MTPAS is only available to Category 1 and 2 Responders (as defined in the Civil Contingencies Act 2004) and partner organisations which directly support them at the scene of an emergency incident. Using an agreed protocol, the Police Gold Commander, in charge of the response to a major incident, notifies all network operators that a major incident has been declared and activation is then their responsibility.

As a result of the incident, mobile telecommunications networks may experience an abnormally high concentration of calls. If networks become congested, handsets installed with a privileged access SIM will stand a much higher likelihood of being able to connect to their network and make calls than other customers.

==How it works==
Mobile telephones work on a cell basis. In the United Kingdom, for example, the cells adjacent to the incident are identified and MTPAS is activated on those cells alone. MTPAS-aware telephones are allowed access to the network and all other users will receive a fast beep (called a fast busy signal).
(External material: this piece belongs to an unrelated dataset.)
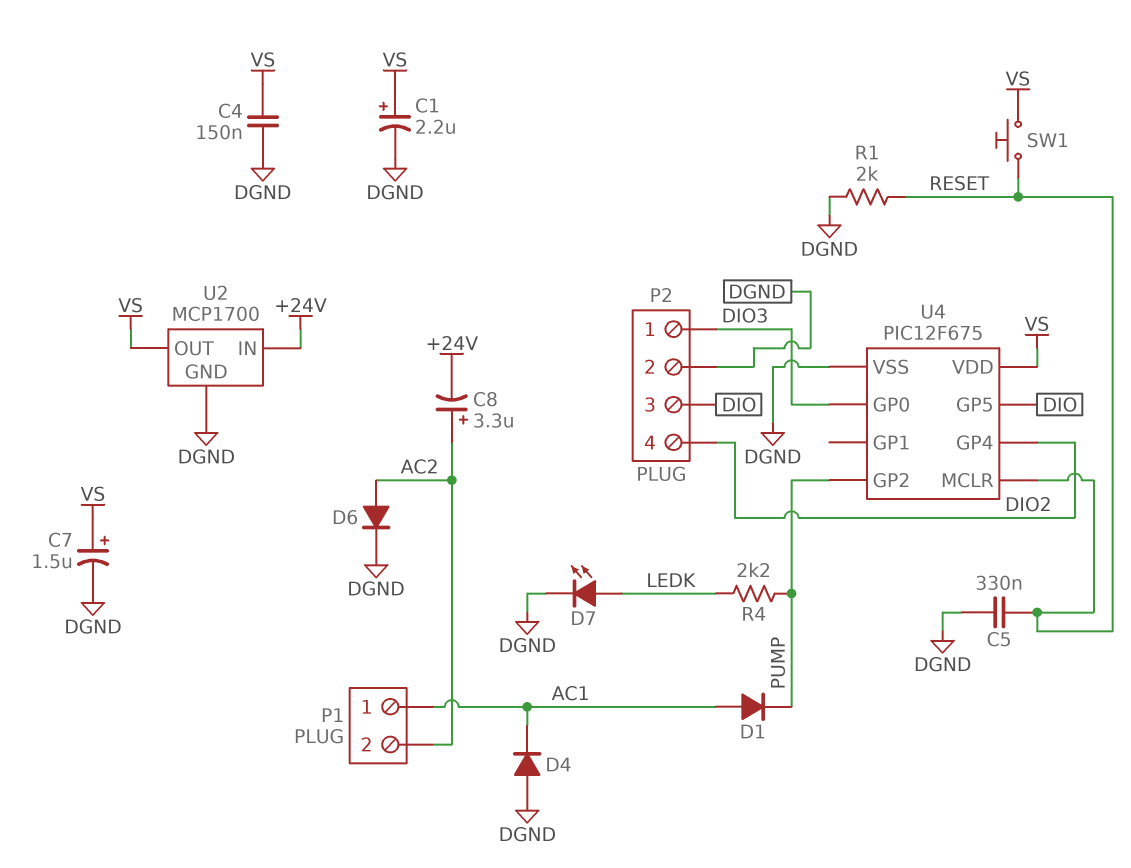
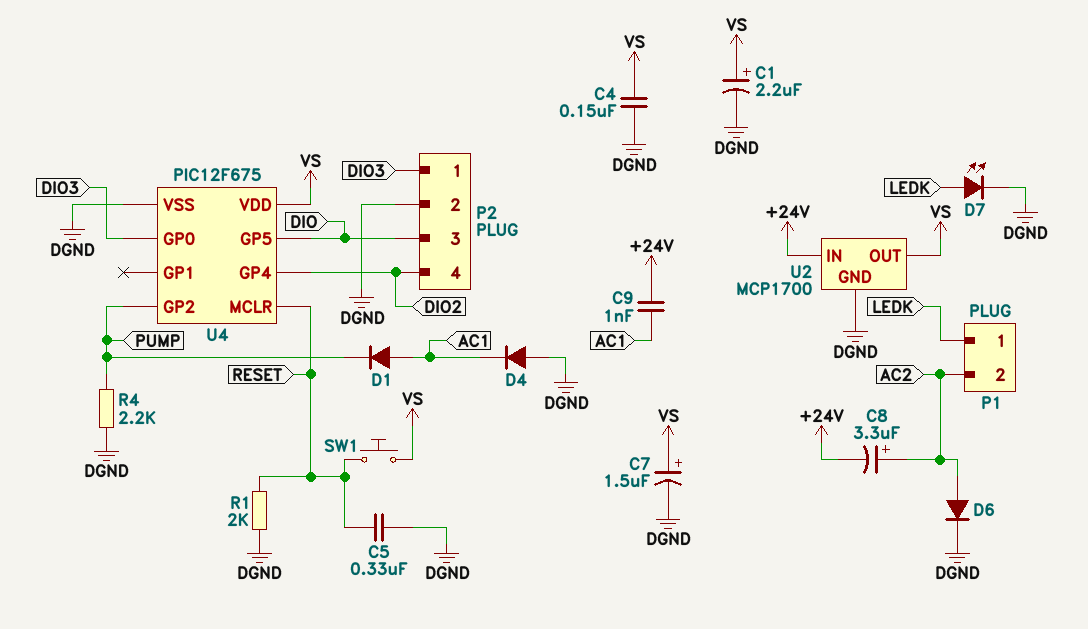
C9: none -> 1nF (+24V, AC1)
P1 pin 1: AC1 -> LEDK
R4: 2.2k (LEDK, PUMP) -> 2.2k (DGND, PUMP)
Once the call is connected to the network it is routed like any other. If the user receives a recording that all lines are busy or engaged tone, then either MTPAS users are overloading the available capacity or MTPAS is not being utilised.

The MTPAS access class may be indicated on the SIM card, or in protected storage on the handset itself, by a set of numbers in the range 0 - 15, giving a total of 16 flag bits in the Access Control Class Elementary File (EFACC) in a USIM. For instance, if the 16-bit control word is 1010-0000-0011-1111, only phones with the MTPAS access levels of 1, 3, 11, 12, 13, 14, 15 & 16 will grant requests for placing a call. This scheme is not hierarchical, so it can allow level 1 access while disallowing level 6 access. The cell broadcasts the Access Control Classes it allows (or bars) in a System Information Block (SIB) message. The decision whether to permit a call is not made by the cellular network but by the handset itself. In Britain, ordinary cellphone users have numbers in the range 0 - 9. Higher priority users are allocated numbers 12–14. During an emergency, some or all access classes in the range 0 - 9 are disabled. If the overload condition continues, mobiles with access classes level 10, 11, then 12 and so on may also be disabled by the cellular network operator. In the United States, Verizon Wireless uses access classes 0-1 for emergency as well as Government-privileged use.

As MTPAS would be a frustration to normal network users in case of network overload, in Britain it is normally only initiated when authorized by a British police "gold" commander (major incident control is named in three tiers in the UK, gold, silver and bronze, in accordance with the London Emergency Services Liaison Panel, a group responsible for creating best-agreed procedures for dealing with various emergency situations) after consideration with the co-ordinating group. The police gold commander will speak to dedicated staff at the mobile network operator, and this will be followed up by a specially designed fax message, in accordance with the Home Office document "Process for the Management of the Mobile Telecommunications Privileged Access Scheme (MTPAS)".

The police gold commander's proforma fax reads: "This message serves to advise you that a Strategic Command Group (SCG) is being established in response to a major incident in the UK. As a result of the incident, your network may experience an abnormally high concentration of calls. If your network becomes congested, your assistance is requested to provide customers with SIMs allocated to classes 12, 13 and 14 a much higher likelihood of being able to make calls than customers allocated to other classes.", and gives space for the police to identify the geographic location of the incident.

Not all calling by regular mobiles is prevented. Calls to an emergency services number (911, 112, 999) will ignore all MTPAS or global action messages.